After all these years, after much practice, perhaps I should find it easier to interrogate my own adoption; to reflect on all the potential outcomes and might-have-beens. The truth is that it is all but impossible for me to envision or appraise a life other than this one. I don’t regret the way things turned out. I love my adoptive parents and grieve for them now that they’re gone. My life as their daughter is the only one I know.

Wishing that my birth parents had more agency, more support, more options, is not the same as wishing I had grown up with them, or wishing my known life away. Sometimes I wonder: What if their family hadn’t been in crisis when I was born, and for many years after? What if their choices hadn’t been so constrained, and their needs had been given as much weight as my adoptive family’s wants? What if they had been able to decide on adoption together and feel more at peace with it? What if they could look back on it now without shame?

When I try to conjure up this superior world—a fairy tale of sorts, in which my birth parents might have freely chosen adoption—my imagination inevitably stalls. Without so many unmet needs, without illness and abuse, without all the fears and obstacles they were facing, their backs wouldn’t have been to the wall. They would have had an actual choice, and there would have been no adoption at all.


Adoption is no straightforward lost-and-found, abandoned-and-saved narrative, no matter how badly some may want it to be. Relinquishing a child is a complex and desperately difficult decision with lifelong consequences, and many who make it still do so principally because they lack the money, resources, or support they need in order to keep and raise their children.

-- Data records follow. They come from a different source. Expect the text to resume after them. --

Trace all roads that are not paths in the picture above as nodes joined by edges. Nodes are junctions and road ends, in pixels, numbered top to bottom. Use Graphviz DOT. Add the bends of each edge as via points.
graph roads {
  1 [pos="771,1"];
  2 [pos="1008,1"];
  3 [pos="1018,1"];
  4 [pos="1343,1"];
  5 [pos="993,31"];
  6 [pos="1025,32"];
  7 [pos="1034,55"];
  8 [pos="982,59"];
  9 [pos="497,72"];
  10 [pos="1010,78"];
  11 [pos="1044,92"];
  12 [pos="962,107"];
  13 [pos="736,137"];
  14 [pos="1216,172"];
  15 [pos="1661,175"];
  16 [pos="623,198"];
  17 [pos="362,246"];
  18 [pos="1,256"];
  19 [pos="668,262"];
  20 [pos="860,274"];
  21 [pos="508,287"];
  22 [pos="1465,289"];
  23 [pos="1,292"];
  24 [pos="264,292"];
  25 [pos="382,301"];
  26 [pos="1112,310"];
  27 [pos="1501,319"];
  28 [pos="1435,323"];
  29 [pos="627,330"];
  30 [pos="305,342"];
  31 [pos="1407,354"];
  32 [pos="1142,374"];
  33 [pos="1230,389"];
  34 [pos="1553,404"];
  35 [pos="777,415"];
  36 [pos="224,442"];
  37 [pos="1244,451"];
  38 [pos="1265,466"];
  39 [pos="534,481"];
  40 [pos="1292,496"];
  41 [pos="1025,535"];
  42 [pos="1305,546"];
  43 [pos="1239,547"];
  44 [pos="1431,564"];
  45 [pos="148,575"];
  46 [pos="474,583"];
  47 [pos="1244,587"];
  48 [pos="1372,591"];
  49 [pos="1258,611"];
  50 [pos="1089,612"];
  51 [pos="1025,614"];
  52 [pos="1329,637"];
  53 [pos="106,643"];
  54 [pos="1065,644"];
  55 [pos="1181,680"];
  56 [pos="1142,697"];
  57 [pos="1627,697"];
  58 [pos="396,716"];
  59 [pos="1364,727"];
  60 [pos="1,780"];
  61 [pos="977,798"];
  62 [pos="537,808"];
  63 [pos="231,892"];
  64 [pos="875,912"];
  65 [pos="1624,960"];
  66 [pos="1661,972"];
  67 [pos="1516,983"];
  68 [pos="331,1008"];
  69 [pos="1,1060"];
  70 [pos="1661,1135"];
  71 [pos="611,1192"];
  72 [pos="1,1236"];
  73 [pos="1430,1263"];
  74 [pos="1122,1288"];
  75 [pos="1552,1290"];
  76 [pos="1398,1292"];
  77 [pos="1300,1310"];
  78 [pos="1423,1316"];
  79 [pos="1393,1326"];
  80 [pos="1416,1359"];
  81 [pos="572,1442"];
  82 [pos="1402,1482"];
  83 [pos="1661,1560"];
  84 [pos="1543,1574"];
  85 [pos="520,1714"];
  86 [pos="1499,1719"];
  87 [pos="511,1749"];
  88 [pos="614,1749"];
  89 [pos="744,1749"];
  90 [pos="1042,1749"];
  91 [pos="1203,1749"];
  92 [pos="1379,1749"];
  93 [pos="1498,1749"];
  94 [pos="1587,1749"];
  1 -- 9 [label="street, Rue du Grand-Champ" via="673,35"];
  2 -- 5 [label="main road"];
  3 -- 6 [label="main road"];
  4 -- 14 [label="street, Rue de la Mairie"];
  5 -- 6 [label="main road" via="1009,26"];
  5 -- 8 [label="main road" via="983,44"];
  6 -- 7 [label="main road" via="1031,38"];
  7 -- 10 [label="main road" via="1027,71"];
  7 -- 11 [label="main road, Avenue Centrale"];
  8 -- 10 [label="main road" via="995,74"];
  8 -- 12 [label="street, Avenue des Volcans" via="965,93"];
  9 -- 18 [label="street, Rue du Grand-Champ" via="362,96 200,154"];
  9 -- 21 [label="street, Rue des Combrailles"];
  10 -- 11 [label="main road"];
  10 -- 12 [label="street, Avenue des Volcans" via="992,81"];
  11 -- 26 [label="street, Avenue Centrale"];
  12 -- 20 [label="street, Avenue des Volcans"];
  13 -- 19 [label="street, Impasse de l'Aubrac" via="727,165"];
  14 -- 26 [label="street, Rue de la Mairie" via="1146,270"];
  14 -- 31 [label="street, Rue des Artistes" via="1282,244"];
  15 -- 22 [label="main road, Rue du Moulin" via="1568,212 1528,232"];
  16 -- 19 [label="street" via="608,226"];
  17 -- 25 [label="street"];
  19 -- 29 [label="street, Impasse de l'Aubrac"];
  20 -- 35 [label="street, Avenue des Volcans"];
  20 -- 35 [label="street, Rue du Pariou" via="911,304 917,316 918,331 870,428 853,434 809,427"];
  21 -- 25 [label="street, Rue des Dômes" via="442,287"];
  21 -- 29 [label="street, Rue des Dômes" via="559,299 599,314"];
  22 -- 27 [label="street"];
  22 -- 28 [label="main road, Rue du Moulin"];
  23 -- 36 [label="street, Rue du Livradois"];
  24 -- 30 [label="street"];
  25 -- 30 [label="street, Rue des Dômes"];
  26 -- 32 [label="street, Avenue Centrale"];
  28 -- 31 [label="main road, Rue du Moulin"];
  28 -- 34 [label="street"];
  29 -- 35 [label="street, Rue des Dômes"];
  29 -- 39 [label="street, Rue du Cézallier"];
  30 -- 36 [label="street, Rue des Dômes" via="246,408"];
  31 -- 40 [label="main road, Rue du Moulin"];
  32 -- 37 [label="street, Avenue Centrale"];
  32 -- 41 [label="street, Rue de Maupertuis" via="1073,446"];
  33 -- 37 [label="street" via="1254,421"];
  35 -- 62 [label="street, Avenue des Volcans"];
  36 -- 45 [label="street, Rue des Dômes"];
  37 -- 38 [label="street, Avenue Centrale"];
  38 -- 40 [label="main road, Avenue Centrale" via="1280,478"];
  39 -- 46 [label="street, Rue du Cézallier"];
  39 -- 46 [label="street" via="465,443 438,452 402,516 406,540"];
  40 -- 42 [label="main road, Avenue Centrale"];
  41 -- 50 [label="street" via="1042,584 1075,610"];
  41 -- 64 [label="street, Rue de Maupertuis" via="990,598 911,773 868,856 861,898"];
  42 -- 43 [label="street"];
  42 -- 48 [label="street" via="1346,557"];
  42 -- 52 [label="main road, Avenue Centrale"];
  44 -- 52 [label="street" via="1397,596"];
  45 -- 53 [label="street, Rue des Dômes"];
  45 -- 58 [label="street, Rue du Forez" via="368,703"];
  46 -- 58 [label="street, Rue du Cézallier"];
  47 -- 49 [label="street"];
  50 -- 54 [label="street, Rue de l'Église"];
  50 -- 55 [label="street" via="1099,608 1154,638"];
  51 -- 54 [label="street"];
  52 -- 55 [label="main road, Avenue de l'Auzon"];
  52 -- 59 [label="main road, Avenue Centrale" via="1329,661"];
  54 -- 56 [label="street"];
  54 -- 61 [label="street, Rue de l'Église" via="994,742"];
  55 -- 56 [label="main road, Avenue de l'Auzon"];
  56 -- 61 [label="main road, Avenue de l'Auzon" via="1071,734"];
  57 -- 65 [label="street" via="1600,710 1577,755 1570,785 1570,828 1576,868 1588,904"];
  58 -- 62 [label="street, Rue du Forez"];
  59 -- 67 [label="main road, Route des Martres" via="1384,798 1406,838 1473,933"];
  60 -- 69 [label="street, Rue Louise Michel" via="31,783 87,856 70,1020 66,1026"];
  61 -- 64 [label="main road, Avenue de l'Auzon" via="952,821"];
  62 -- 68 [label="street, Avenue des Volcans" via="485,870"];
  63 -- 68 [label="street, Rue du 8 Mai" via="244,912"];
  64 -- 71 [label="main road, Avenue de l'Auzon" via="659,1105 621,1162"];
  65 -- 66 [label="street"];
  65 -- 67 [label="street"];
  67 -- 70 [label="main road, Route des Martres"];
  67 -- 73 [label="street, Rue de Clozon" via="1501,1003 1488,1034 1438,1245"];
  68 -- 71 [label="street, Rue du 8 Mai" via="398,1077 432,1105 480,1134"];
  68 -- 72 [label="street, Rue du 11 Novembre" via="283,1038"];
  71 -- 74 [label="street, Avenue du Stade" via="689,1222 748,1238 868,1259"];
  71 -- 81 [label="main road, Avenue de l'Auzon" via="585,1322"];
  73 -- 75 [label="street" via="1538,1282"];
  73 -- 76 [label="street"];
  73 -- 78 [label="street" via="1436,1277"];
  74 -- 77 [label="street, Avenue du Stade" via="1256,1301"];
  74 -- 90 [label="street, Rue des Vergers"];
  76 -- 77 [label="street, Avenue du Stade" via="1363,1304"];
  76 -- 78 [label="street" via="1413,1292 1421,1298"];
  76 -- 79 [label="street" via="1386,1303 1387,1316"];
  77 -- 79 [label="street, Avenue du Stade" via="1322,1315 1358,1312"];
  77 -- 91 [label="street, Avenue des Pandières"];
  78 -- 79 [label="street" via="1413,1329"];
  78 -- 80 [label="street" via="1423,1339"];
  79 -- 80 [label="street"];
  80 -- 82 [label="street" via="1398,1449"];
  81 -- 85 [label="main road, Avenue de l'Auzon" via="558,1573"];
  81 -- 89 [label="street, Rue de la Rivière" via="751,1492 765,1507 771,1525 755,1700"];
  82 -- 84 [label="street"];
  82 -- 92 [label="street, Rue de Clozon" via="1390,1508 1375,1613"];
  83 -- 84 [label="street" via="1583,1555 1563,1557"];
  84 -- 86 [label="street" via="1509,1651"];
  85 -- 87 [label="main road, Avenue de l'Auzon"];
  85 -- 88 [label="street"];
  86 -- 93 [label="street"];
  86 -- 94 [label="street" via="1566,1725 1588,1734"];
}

Those who claim that abortion is unnecessary because adoption and “safe haven” laws exist are making a cruel and misleading argument. It is misleading because adoption is primarily a parenting choice; as sociologist Gretchen Sisson points out, citing her research on pregnancy and adoption decision making, “Most pregnant women are not weighing abortion and adoption as if they are equally likely or substitutes for each other.” It is cruel because no one should be forced to remain pregnant and give birth against their will, let alone do so knowing that their only non-parenting option is to then part with their child.

Even in the best of circumstances, adoption begins with separation and undeniable loss; with trauma that can reverberate throughout the lives of adoptees and birth parents. For certain people in certain situations, it may well be the best option available. But we shouldn’t pretend that it is possible or right for every pregnant person who cannot or does not want to parent, or consider it a great outcome if more people who wouldn’t otherwise birth and relinquish a child for adoption—who don’t believe it is a good decision for them—do so only because they lack other safe and supported options. A “choice” urged on those without other options, and without bodily autonomy, is a choice in name only. It is callous and gravely irresponsible to advance adoption as a solution to “the burden of parenthood” without acknowledging that it comes with significant burdens of its own.